*** Data records ***

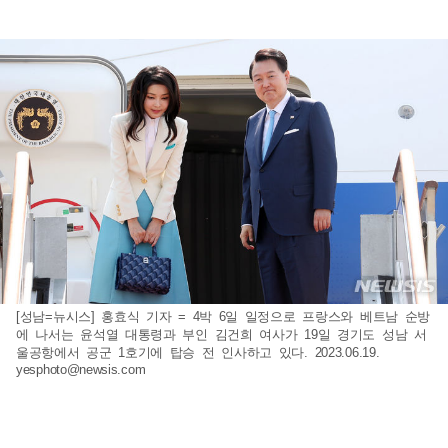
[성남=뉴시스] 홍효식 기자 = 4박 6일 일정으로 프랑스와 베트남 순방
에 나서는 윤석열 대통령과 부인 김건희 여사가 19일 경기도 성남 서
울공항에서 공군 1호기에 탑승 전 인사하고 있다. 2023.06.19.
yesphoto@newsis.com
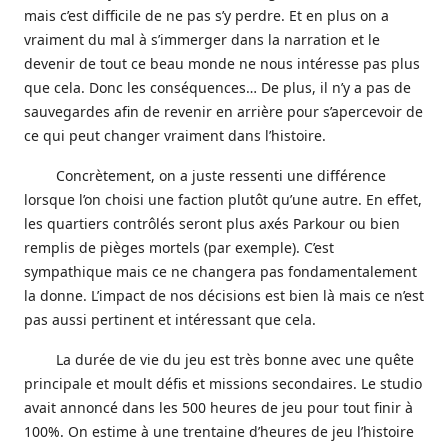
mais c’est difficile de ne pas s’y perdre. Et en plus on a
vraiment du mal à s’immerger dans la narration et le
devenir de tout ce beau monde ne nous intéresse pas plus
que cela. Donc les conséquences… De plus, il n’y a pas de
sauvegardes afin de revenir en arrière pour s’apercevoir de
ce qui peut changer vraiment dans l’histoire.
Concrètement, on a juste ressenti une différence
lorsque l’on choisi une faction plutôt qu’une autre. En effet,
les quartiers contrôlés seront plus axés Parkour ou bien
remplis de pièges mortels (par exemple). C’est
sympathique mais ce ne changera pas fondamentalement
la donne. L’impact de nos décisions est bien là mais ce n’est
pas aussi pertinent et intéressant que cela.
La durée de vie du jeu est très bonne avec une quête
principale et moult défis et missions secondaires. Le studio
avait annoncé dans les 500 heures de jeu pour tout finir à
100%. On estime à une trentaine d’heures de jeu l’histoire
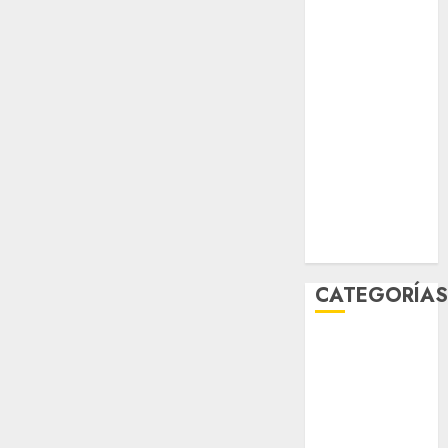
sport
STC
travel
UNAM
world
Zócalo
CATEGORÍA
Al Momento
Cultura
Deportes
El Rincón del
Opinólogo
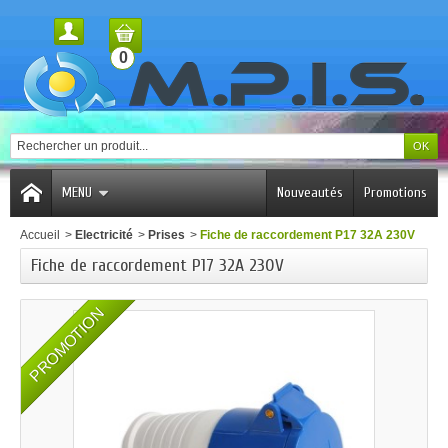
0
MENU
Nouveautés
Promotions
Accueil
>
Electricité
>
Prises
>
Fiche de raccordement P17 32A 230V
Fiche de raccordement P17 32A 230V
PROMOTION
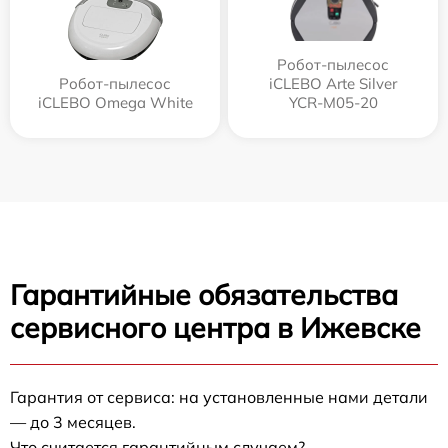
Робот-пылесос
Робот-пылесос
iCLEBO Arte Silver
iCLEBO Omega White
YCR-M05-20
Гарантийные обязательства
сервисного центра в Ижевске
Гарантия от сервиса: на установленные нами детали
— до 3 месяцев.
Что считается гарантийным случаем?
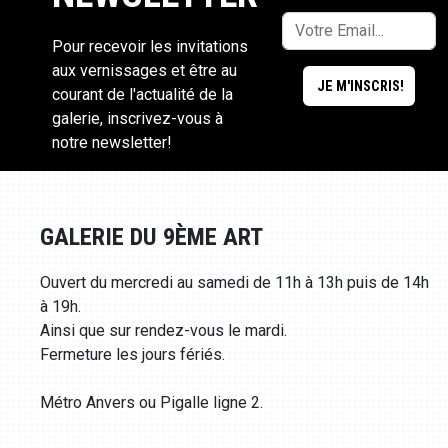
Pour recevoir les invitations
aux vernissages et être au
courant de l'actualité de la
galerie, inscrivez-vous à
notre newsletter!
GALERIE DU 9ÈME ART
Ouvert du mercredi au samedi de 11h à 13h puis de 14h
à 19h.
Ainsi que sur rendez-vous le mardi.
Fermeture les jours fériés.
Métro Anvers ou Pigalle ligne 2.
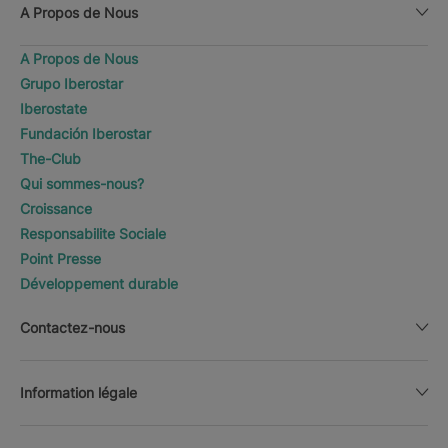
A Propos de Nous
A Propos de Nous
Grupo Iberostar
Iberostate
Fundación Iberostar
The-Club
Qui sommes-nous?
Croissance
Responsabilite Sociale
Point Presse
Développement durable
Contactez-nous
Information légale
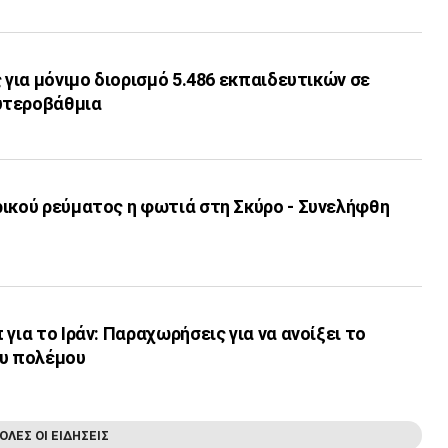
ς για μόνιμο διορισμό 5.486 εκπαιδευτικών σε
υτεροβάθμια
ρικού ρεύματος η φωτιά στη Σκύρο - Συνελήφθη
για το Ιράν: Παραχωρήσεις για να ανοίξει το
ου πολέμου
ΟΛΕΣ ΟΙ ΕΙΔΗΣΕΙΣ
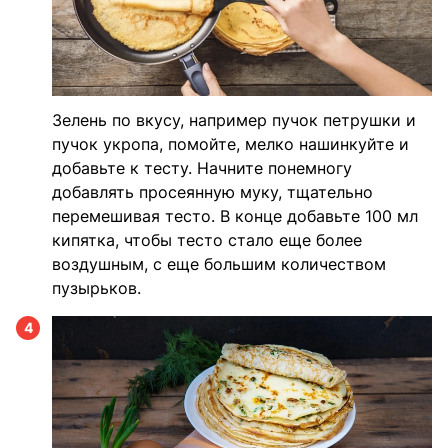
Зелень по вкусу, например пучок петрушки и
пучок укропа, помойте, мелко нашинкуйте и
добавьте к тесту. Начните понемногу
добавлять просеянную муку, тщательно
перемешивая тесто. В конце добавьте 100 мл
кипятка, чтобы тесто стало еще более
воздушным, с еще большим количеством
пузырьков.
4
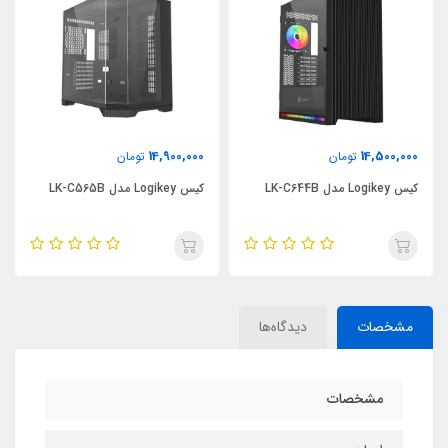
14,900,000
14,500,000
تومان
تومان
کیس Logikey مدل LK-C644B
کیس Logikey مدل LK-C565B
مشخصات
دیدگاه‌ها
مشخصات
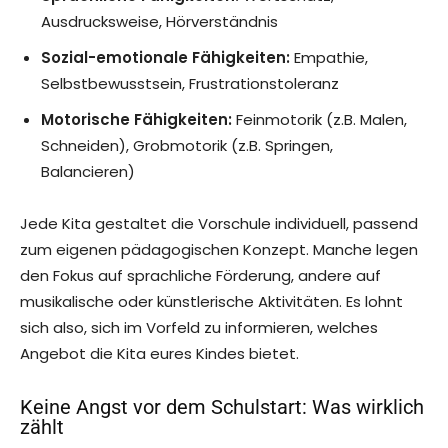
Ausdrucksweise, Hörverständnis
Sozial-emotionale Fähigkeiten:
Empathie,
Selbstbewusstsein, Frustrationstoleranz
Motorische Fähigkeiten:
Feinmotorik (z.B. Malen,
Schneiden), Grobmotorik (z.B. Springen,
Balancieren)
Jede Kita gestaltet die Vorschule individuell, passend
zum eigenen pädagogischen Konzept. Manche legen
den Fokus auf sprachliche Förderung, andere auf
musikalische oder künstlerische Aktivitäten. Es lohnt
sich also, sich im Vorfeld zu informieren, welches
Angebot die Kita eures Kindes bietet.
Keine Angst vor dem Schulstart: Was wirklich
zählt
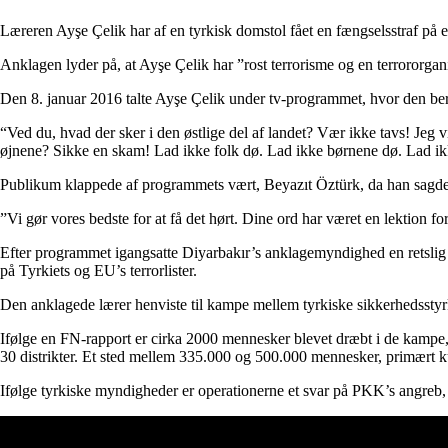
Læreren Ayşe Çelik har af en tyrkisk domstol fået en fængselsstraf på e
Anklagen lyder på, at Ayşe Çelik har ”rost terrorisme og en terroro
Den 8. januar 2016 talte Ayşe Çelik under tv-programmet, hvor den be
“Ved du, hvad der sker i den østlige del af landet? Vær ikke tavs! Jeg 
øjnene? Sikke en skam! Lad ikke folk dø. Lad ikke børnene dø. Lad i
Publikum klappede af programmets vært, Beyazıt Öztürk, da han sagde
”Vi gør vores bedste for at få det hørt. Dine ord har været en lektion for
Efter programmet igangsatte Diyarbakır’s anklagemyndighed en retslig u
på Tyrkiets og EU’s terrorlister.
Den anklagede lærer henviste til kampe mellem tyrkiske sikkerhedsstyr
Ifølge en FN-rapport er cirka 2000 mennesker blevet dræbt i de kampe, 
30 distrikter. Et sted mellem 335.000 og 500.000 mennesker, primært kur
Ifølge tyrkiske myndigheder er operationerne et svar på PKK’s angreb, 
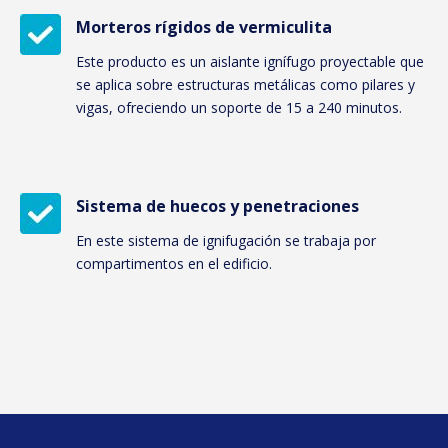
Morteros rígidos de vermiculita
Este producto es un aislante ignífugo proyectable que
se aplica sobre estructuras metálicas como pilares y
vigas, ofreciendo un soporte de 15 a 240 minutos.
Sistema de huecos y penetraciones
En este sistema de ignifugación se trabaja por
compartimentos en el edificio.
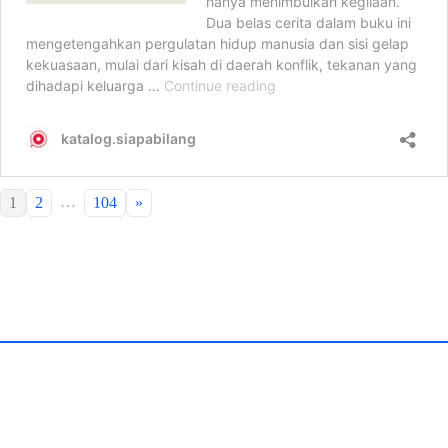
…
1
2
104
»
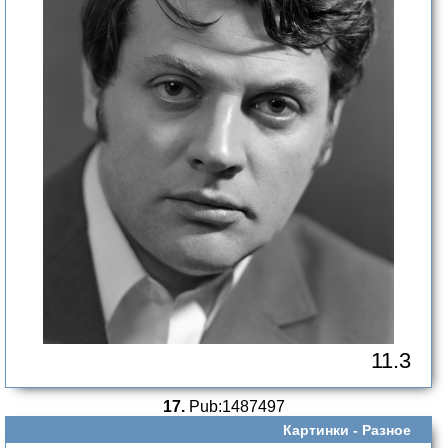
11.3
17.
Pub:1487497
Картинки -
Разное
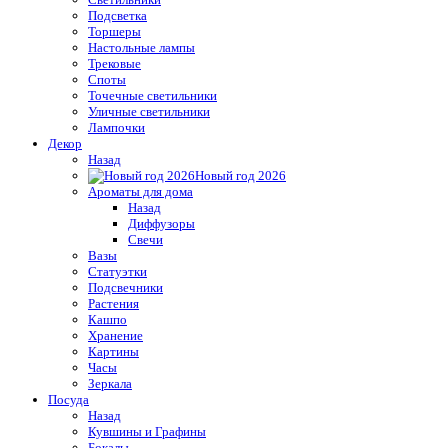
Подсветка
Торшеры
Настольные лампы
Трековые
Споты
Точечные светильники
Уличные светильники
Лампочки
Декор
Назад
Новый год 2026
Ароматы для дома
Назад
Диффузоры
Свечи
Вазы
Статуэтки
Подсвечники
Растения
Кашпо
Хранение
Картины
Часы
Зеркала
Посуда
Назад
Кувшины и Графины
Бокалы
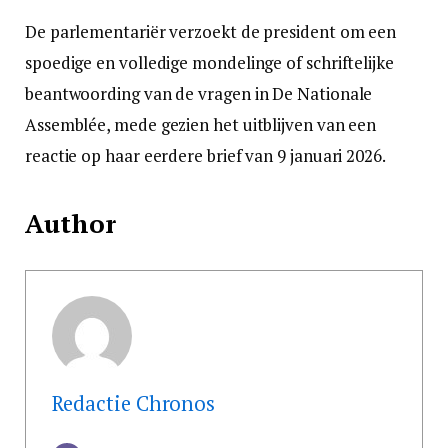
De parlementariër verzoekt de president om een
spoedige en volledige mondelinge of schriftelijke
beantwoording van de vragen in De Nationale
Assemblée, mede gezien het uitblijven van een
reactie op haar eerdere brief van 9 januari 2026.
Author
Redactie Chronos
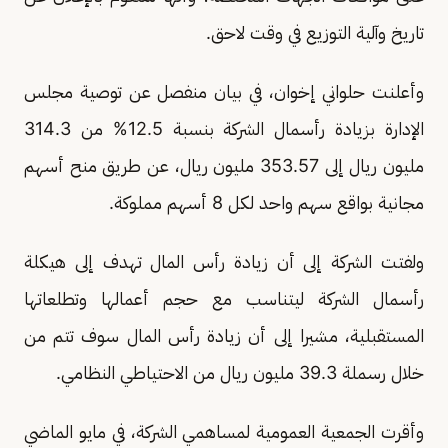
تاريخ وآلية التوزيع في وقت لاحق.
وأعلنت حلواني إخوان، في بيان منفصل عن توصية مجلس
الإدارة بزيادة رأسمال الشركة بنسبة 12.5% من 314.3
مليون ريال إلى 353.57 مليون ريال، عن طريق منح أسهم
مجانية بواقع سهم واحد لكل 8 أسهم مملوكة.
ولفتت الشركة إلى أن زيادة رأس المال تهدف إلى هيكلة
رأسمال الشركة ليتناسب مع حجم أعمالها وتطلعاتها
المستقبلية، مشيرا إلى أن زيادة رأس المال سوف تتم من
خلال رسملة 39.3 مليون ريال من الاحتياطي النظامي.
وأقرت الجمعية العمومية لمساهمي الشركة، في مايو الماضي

*** End of Data records ***

Pick out the lines above containing the word "الشركة", then copy them.

الإدارة بزيادة رأسمال الشركة بنسبة 12.5% من 314.3
ولفتت الشركة إلى أن زيادة رأس المال تهدف إلى هيكلة
رأسمال الشركة ليتناسب مع حجم أعمالها وتطلعاتها
وأقرت الجمعية العمومية لمساهمي الشركة، في مايو الماضي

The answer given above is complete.